President Joe Biden on Thursday made one of his most concrete public calls for Israel to change what it’s doing on the ground in Gaza, going as far as to signal a possible shift in U.S. policy with respect to Gaza if his administration isn’t satisfied with Israel’s next steps.
During a call with Prime Minister Benjamin Netanyahu, Biden ramped up pressure on Israel to take “immediate” action to announce and implement “measurable” steps to address civilian harm and the safety of aid workers.
“He made clear the need for Israel to announce and implement a series of specific, concrete, and measurable steps to address civilian harm, humanitarian suffering, and the safety of aid workers,” the White House said in a statement following the call, which lasted about 30 minutes. “He made clear that U.S. policy with respect to Gaza will be determined by our assessment of Israel’s immediate action on these steps.”
War in Israel and Gaza

Biden’s comments to Netanyahu appear to be an escalation of rhetoric amid already high tension between the two leaders following an Israeli airstrike on Monday that killed seven aid workers in Gaza.
White House national security spokesman John Kirby said Thursday during a White House briefing that the Biden administration is looking for “concrete steps” from Israel in the “coming hours and days.”
“If we don’t see changes from their side, there will have to be changes from our side, but I won’t preview what that could look like now,” Kirby said.
The call came after Biden this week issued a statement that he was “outraged and heartbroken” by the deaths of the aid workers from World Central Kitchen.
“They were providing food to hungry civilians in the middle of a war,” Biden said. “They were brave and selfless.
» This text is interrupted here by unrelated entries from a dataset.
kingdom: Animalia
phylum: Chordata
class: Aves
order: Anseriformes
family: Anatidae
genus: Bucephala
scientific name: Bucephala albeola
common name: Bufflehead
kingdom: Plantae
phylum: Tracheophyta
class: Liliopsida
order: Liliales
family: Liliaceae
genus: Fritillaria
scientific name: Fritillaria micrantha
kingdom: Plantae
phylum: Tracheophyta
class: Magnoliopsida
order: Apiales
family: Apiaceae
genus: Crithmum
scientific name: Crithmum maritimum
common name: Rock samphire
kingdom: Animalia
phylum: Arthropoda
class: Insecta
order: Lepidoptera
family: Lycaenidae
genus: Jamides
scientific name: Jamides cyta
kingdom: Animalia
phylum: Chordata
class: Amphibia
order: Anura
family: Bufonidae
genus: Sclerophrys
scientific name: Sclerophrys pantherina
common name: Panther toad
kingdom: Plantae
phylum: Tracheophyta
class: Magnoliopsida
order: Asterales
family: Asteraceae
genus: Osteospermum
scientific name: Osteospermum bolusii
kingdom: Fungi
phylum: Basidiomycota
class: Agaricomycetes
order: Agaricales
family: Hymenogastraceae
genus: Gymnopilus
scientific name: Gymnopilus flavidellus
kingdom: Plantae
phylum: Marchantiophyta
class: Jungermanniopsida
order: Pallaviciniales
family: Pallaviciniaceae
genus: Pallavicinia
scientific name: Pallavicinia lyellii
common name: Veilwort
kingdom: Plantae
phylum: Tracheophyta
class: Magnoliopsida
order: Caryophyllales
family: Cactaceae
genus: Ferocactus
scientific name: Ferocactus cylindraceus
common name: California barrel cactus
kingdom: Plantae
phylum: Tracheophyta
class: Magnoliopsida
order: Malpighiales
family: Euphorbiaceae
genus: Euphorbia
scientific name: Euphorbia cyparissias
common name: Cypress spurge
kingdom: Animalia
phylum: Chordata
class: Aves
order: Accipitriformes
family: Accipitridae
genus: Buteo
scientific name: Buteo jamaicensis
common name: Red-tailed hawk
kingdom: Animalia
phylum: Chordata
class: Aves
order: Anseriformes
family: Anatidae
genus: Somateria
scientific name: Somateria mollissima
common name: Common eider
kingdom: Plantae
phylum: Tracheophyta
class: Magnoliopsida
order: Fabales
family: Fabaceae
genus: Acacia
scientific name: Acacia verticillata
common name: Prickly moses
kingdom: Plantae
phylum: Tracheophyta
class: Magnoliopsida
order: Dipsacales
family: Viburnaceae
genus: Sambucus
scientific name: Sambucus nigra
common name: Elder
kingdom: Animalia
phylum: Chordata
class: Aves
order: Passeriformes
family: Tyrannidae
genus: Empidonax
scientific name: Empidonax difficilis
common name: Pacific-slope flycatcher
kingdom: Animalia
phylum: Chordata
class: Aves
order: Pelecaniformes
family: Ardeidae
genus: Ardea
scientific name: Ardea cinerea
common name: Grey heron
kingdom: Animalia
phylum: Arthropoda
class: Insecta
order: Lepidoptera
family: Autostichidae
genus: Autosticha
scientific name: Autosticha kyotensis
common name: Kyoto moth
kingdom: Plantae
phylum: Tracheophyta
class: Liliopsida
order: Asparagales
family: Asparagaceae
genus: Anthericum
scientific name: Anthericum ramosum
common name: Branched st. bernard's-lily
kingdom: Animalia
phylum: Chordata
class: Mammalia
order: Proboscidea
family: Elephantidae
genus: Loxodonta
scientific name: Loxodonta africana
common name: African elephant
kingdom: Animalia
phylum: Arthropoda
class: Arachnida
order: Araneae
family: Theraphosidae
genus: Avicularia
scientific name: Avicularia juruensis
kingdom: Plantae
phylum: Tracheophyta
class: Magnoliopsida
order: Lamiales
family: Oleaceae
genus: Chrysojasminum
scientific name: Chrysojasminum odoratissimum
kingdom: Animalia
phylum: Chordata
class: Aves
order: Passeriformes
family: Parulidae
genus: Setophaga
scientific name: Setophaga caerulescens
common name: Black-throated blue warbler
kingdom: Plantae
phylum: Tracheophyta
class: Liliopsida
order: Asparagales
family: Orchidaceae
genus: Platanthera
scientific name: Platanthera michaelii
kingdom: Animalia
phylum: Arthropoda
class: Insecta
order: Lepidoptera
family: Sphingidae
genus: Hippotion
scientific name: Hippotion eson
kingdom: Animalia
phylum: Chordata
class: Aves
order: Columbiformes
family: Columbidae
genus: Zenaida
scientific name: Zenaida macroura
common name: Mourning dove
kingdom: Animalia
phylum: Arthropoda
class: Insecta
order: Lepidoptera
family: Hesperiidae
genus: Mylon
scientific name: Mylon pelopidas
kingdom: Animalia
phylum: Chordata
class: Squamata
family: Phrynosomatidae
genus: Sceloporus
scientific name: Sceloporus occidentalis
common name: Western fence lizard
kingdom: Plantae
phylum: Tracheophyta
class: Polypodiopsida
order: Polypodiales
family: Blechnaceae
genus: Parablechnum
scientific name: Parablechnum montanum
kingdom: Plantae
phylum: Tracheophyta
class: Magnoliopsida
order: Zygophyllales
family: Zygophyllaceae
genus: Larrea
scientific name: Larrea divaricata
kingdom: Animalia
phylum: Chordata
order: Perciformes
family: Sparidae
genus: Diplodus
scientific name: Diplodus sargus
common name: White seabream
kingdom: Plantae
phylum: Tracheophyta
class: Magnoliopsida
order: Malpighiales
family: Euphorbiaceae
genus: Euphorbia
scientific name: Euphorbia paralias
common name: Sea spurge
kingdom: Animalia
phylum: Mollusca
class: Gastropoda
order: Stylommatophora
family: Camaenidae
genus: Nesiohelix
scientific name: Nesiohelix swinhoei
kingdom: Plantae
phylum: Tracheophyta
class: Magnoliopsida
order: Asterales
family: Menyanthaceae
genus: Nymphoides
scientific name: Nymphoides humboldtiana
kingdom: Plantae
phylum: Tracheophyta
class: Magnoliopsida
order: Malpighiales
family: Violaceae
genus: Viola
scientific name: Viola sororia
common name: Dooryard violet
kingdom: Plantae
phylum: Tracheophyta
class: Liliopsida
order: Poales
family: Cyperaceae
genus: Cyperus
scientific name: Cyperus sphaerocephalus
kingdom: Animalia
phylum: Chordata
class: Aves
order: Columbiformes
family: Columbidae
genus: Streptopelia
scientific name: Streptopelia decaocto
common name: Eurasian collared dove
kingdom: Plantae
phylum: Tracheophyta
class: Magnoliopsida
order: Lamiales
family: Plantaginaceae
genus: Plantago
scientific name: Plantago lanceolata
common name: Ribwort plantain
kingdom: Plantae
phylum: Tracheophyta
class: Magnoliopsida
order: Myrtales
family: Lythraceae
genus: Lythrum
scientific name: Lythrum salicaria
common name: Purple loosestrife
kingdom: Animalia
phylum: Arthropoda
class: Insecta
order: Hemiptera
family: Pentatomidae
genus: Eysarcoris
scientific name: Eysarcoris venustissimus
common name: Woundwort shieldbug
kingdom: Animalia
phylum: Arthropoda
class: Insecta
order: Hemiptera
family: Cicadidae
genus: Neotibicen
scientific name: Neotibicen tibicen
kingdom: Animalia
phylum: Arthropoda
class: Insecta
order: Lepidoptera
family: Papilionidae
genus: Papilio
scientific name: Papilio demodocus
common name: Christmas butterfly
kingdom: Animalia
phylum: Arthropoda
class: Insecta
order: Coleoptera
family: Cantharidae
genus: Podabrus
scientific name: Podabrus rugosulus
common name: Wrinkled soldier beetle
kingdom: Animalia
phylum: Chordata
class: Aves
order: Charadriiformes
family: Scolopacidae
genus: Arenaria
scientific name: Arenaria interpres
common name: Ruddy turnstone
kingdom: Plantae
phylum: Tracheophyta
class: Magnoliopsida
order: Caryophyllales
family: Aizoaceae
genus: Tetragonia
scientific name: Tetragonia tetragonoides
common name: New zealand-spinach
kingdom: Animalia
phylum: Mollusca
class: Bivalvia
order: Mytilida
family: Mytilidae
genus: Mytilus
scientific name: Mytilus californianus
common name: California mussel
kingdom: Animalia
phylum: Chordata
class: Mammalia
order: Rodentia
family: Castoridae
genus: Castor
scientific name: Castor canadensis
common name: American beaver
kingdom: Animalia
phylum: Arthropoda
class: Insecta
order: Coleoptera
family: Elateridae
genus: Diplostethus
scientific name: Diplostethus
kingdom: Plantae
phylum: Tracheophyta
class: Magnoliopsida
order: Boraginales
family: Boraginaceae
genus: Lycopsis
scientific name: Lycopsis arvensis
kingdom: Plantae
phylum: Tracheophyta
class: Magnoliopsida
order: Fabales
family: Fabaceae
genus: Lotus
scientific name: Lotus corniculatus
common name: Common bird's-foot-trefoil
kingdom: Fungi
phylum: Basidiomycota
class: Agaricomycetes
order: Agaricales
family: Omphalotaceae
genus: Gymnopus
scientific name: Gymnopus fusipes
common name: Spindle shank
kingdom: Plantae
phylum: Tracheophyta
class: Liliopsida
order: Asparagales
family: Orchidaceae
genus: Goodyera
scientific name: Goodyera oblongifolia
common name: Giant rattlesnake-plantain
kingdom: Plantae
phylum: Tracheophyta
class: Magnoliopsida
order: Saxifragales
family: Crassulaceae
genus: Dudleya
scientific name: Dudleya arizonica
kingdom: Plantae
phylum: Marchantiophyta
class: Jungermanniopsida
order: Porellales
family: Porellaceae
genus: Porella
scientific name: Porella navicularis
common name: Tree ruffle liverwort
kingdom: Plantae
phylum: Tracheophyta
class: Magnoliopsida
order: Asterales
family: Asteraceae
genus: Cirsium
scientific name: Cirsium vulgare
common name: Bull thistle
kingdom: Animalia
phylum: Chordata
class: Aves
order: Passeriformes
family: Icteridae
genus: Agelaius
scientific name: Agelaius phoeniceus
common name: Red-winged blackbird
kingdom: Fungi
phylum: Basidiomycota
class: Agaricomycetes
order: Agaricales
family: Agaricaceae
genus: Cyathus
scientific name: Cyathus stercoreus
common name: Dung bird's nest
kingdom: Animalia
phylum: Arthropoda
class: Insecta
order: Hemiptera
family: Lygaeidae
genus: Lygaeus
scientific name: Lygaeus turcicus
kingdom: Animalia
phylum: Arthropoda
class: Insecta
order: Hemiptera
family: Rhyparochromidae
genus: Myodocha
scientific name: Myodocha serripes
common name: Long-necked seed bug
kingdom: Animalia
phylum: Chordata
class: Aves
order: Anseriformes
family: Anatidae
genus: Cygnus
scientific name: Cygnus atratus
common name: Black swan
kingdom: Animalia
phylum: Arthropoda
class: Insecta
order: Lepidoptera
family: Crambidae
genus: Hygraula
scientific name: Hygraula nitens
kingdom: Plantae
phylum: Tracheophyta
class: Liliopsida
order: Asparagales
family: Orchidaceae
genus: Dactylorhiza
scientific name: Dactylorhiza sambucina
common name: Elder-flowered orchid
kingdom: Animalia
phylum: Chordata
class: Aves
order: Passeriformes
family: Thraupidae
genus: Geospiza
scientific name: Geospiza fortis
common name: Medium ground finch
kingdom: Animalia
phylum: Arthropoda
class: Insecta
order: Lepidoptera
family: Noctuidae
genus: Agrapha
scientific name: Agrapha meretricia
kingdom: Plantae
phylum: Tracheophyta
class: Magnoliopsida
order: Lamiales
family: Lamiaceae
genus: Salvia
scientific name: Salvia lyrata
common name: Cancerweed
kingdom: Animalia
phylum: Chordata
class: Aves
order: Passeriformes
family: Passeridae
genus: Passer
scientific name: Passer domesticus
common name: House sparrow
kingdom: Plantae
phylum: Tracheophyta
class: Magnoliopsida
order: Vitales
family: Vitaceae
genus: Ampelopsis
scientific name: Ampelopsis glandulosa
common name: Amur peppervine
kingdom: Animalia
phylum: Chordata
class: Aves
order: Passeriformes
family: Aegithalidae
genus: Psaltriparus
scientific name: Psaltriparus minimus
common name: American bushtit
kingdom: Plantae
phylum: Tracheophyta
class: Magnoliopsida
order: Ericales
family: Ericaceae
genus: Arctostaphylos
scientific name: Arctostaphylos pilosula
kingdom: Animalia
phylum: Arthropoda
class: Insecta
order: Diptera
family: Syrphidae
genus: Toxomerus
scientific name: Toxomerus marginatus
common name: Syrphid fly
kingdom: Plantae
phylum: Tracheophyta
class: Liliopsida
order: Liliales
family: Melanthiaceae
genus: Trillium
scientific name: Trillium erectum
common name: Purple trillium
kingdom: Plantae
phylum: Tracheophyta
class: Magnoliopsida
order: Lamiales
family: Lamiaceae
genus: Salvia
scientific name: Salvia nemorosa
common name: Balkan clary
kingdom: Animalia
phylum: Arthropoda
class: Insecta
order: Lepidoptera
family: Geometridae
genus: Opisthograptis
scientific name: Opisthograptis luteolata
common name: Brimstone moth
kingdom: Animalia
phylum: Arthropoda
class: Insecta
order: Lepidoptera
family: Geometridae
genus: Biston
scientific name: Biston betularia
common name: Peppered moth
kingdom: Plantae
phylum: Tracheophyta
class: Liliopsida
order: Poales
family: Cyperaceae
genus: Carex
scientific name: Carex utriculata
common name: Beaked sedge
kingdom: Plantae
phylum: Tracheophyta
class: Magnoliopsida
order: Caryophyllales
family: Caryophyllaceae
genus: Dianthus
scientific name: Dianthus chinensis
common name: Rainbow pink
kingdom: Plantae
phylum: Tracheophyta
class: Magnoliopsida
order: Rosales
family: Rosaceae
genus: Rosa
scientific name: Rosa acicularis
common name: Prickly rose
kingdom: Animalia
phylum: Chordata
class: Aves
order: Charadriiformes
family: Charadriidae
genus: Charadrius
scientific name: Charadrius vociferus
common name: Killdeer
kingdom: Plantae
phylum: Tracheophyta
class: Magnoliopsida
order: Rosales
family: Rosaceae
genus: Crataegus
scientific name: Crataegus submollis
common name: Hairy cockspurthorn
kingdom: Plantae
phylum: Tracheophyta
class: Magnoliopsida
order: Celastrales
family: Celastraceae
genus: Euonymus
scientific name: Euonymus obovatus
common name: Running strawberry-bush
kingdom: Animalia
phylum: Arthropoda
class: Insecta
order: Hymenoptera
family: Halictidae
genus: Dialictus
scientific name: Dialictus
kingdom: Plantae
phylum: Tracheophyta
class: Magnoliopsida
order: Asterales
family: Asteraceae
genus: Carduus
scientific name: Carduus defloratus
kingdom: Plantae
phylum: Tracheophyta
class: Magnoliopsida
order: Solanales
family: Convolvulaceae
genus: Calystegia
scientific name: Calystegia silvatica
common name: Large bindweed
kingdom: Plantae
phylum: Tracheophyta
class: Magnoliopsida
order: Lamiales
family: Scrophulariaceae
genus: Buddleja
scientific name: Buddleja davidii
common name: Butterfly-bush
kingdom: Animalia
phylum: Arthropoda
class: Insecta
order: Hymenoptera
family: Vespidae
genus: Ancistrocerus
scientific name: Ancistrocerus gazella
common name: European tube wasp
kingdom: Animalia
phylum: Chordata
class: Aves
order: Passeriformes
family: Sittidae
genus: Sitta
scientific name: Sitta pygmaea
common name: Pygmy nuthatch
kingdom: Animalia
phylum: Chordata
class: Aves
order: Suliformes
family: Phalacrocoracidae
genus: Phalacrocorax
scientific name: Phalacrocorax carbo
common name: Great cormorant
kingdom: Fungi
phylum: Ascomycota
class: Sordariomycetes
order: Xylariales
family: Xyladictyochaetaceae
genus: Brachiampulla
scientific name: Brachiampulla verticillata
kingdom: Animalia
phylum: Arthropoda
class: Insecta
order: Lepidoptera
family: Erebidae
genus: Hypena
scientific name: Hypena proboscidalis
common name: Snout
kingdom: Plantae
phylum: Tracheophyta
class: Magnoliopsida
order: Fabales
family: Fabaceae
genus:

Their deaths are a tragedy.”
He went on to say that Israel hasn’t done enough to protect aid workers and civilians in Gaza.
“The United States will continue to do all we can to deliver humanitarian assistance to Palestinian civilians in Gaza, through all available means,” Biden said. “I will continue to press Israel to do more to facilitate that aid.”
Kirby called the airstrike a “tragic incident” that was unintentional.
But the founder of World Central Kitchen, José Andrés, said his aid workers were targeted.
“This was not just a bad luck situation where, ‘Oops, we dropped a bomb in the wrong place,'” Andrés told Reuters.
“They were targeting us in a deconflicting zone, in an area controlled by IDF,” he said. “They, knowing that it was our teams moving on that road … with three cars.”
World Central Kitchen immediately paused operations in the region after the incident, which raises concerns about the availability of aid for civilians moving forward.
Netanyahu called it a “tragic incident of an unintentional targeting of innocent civilians in Gaza that we regret” and pledged an investigation.